One of the most important hyperparameters of PCA is the number of components we want, this number, given by the `n_components` argument, which I recommend specifying in most cases. Let's say we want to reduce our dataset to only two dimensions:

In [None]:
pca = PCA(n_components=2)


This means that from 4 dimensions, we are going to convert it to two – by calling the `fit` method and then `transform`:

In [None]:
pca.fit(X)
X_reduced = pca.transform(X)

print(X_reduced.shape)
X_reduced[:10]


And now we can visualize this new dataset, which is a low-dimensional version that captures the differences of the original data:

In [None]:
import matplotlib.pyplot as plt

# Graficar los datos transformados
plt.scatter(X_reduced[:, 0], X_reduced[:, 1], c=labels)
plt.xlabel('Componente Principal 1')
plt.ylabel('Componente Principal 2')
plt.show()


Something important to note is that after the transformations, these two new dimensions, these values have no relation to any physical property. They are just "components," here we cannot speak of centimeters or petals, none of that.

## How to measure how good PCA is?

It is difficult on its own to quantify how good our choice of PCA hyperparameters is. Sometimes the performance of PCA is measured in conjunction with how well it is able to help improve the performance of a machine learning model that is trained with the data coming out of PCA, or if the graphs we generate with it are good or not.
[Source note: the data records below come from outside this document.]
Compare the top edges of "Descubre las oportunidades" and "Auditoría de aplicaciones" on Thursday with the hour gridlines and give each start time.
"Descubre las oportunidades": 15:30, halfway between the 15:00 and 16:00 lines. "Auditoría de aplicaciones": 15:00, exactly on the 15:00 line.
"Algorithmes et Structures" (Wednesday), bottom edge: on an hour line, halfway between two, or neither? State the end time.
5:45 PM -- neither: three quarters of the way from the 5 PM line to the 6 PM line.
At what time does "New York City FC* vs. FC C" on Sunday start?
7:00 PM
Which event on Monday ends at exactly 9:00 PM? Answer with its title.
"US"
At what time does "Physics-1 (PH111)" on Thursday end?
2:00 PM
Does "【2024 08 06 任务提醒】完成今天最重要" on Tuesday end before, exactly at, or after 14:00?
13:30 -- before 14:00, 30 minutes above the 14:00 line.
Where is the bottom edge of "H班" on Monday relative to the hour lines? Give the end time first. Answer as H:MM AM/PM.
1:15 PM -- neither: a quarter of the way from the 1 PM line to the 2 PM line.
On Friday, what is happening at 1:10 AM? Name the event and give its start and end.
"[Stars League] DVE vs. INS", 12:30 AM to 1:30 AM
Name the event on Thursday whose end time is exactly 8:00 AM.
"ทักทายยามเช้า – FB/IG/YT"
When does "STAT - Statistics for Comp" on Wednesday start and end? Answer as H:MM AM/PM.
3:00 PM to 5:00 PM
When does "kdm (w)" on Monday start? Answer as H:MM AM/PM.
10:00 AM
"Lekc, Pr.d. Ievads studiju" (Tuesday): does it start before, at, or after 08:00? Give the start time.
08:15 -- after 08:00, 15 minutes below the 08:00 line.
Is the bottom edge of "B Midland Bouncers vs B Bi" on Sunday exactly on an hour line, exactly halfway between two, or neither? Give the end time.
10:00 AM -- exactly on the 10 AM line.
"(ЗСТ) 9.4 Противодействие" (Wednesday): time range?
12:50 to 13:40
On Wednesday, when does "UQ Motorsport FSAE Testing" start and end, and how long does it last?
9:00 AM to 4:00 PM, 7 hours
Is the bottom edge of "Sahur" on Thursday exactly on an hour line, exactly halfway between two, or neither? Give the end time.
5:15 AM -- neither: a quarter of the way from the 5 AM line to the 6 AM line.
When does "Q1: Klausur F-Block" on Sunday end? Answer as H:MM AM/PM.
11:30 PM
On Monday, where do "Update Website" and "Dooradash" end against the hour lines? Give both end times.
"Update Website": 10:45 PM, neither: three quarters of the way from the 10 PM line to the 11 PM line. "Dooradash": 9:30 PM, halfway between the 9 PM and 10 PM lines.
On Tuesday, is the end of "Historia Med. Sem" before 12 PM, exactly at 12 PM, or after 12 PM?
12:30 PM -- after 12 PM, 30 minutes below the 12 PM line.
And there you have it, the PCA algorithm is useful when we need to reduce the dimension of our data, either to train a new model or simply visualize data.

And there you have it, PCA is an algorithm that perhaps on its own its usefulness is not so evident, but when you put it together with a graph or a machine learning model, it begins to gain more importance and its usefulness becomes evident.